I had a catheter in, feeling a little whoozy, still unable to get out of bed six hours post CS and I had six visitors, one of them being my 18 year old niece's boyfriend! WTF!!!
I say make it clear, if you don't want any visitors then that is completely your choice. You are the boss :-)

Meerka · 02/05/2014 19:55

thank you so much .... I wasnt at all brave at the end. Couldnt face 1 1/2 hours at 8cm with the contractons going nowhere and then almost fading out .. I didnt know the bloody things could do that. But the baby is healthy and well and we are so, so happy it's all over. The HG is taking a while to fade this time but I can drink tapwater already and english tea tastes normal again. And friends brought sushi round :)

Goodnight to everyone and I hope it is a endurable and restful night

will post pics when i can, may take a day or two.

Booboostoo · 02/05/2014 20:10

living my relatives went completely bonkers when DD was born. Actually more than bonkers. I had visits all day long. One day they started at 9am and kept going so that when we said to FIL that he could not bring his GF's sister, whom we had never even met prior to the birth, to the hospital at 9pm, FIL still got really upset. And it doesn't stop there; my uncle noticed DD was jaundiced on day 2 which can be a sign of some rare problems and pulled his connections at the hospital (retired OBGYN) to get extra tests done on her without telling either DP or me! Greek families, who'd have them!

starrynight123 · 02/05/2014 20:44

meerka you sound brave to me. I'm so glad you are healing and able to start doing the simple things like drinking tapwater and tea again - isn't it extraordinary how important and meaningful such simple pleasure are? Makes one very grateful for all of them. I truly wish you a very, very healthy and speedy recovery back to 'normal' post-hg life. You've given me hope that I'll be able to get through this too, and that means a lot to me because I feel so helpless and sad, so thank you. xxxxx

starrynight123 · 02/05/2014 20:57

Lucinda hehe, dh thankfully didn't do himself an injury(!) So funny though!!!
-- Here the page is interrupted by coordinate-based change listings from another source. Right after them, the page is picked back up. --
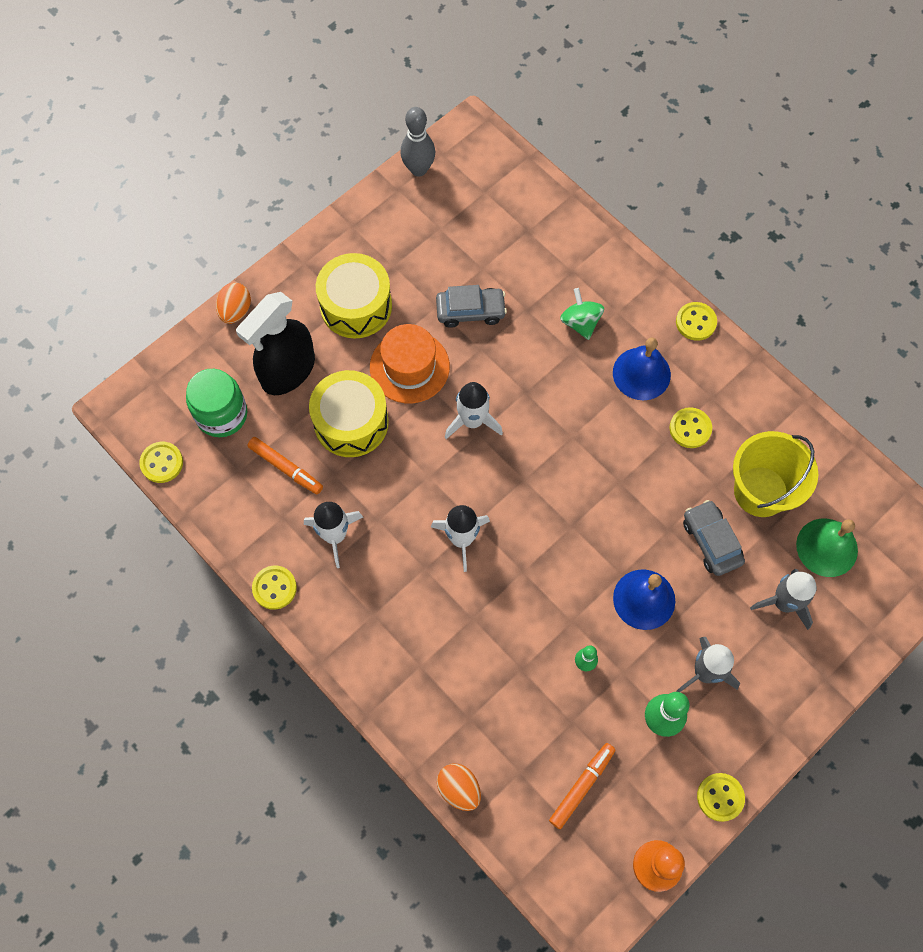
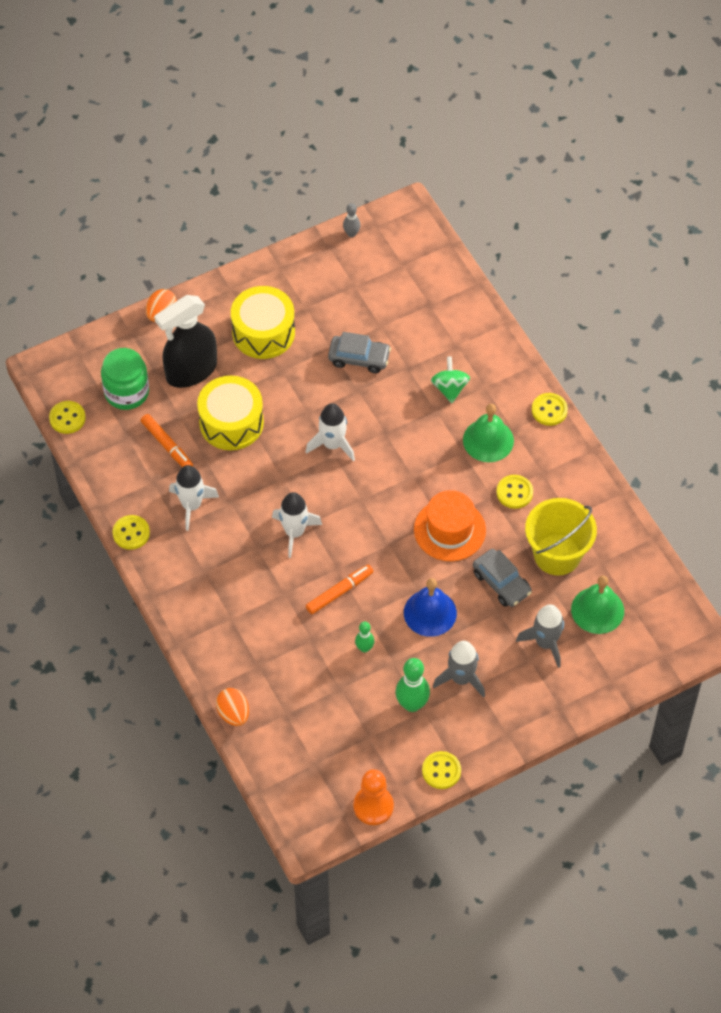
camera: 15 degrees right, 10 degrees down
orange hat [370,324,450,403] -> orange hat moved to [414,490,486,561]
grey bowling pin [401,107,435,177] -> grey bowling pin [343,203,360,237], size x0.57
orange marker [549,743,615,829] -> orange marker moved to [306,564,374,614]
blue bell [613,338,671,400] -> green bell [463,404,514,462]
grey car [683,500,745,576] -> grey car turned 150 degrees clockwise [473,549,532,607]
kalidasa · 02/05/2014 21:40

Take it gently meerka. I asked too much of myself in the first few weeks after DS was born and ended up back in hospital when DS was about six weeks old. I think when you've been so ill for so long it's so amazing to feel more normal that it's easy to underestimate how depleted you are, both physically and psychologically. In retrospect I should have asked for more help. I'm really glad that if we do have another fairly soon I'll have our nanny to help after the baby is born.

Oklahoma · 03/05/2014 09:39

My brother is coming over the help DH cut the hedge with one of those chainsaw like hedge cutters. Just looking up our closest A&E...
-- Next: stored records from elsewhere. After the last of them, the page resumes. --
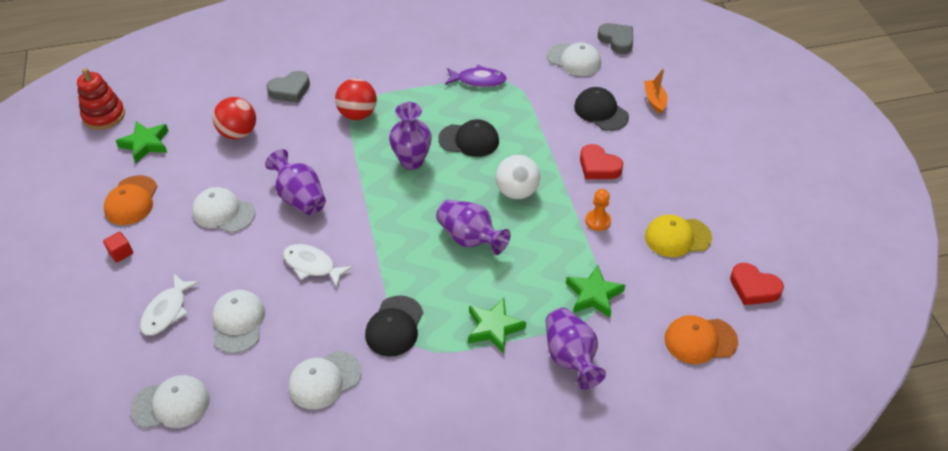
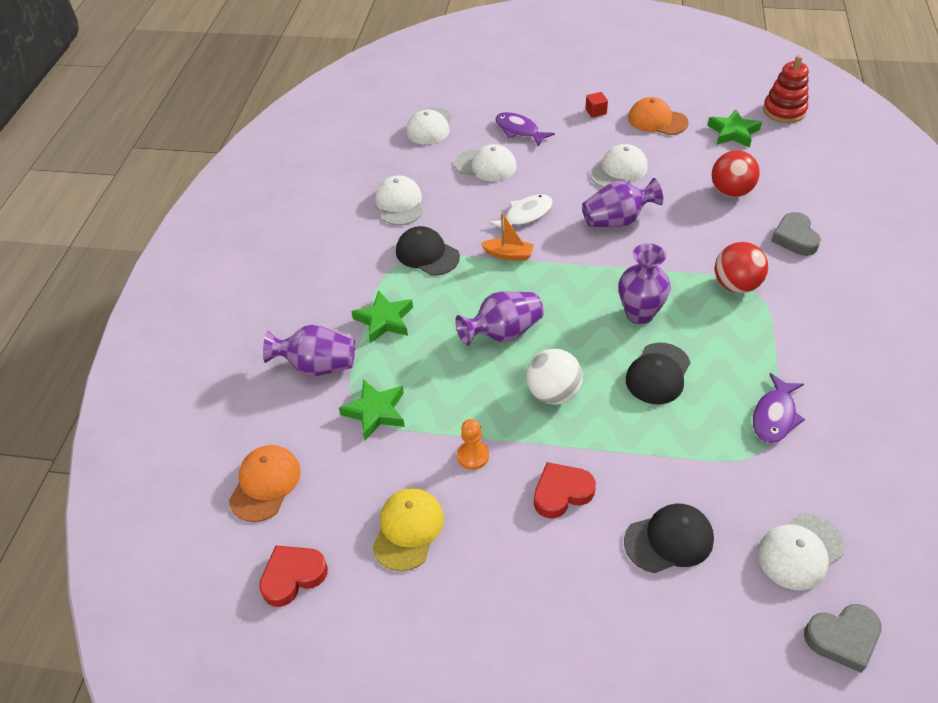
camera: 115 degrees right, 0 degrees up
white fish [140,274,200,336] -> purple fish [495,112,555,147]
orange boat [644,69,667,114] -> orange boat moved to [481,213,534,261]

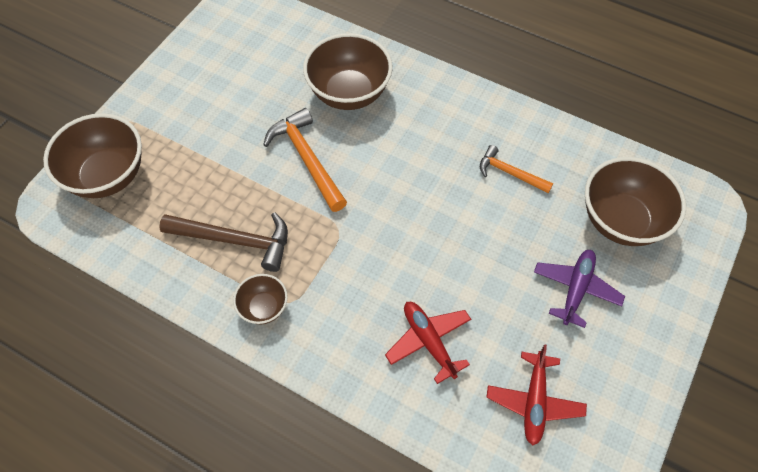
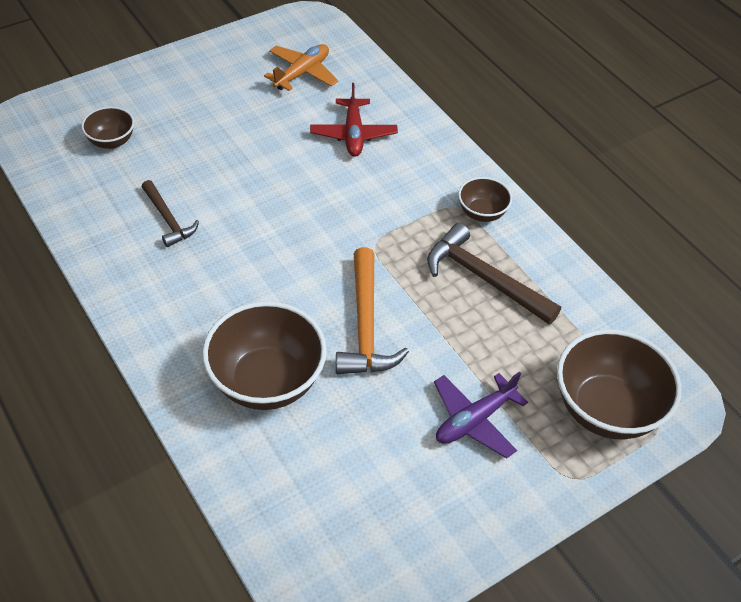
camera: 155 degrees left, 10 degrees down
orange hammer [480,145,553,193] -> brown hammer [142,180,199,247]
red plane [486,344,587,445] -> orange plane [264,44,338,91]
purple plane [534,250,625,328] -> purple plane moved to [434,372,528,458]
brown bowl [585,157,686,246] -> brown bowl [81,106,134,149], size x0.52

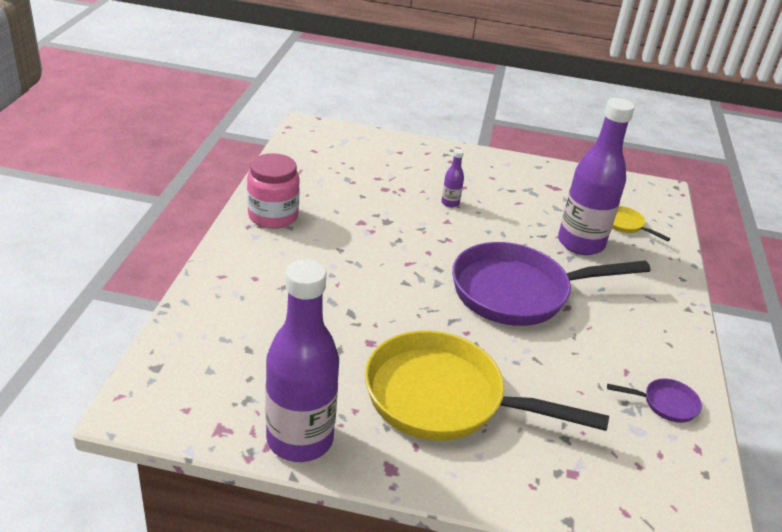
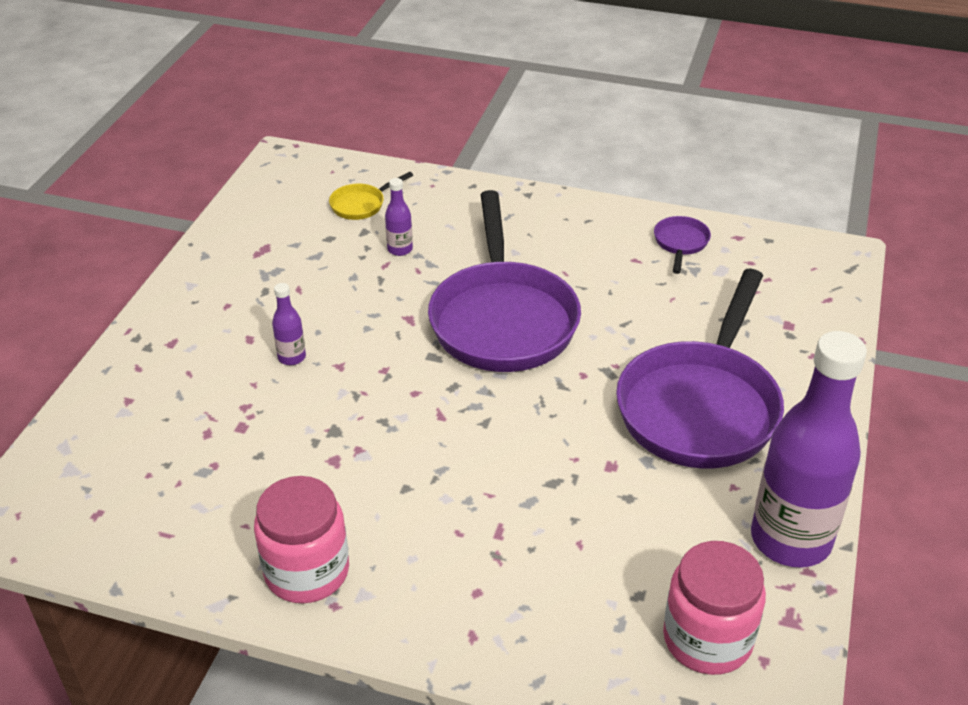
camera: 80 degrees left, 5 degrees up
yellow pan [365,331,609,441] -> purple pan [616,269,784,469]
purple bottle [558,98,635,255] -> purple bottle [385,178,413,256], size x0.41
none -> pink jar [663,541,766,675]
How do you say no to family wanting to come visit? What if they just show up at the hospital!? I'm worried MIL is just going to be there whatever I say.

mrsnec · 03/05/2014 10:23

Morning all,
Thinking about it all now with the Greek families thing Boo I think I'm more worried about other people's visitors than mine!

Meerka do let us know how you're getting on. I agree with Kalidasa.

Oaklahoma, those types of power tools are very scary! Rather them than me! My dh's friend arrived and they've just gone out. Hopefully they'll stay out of trouble!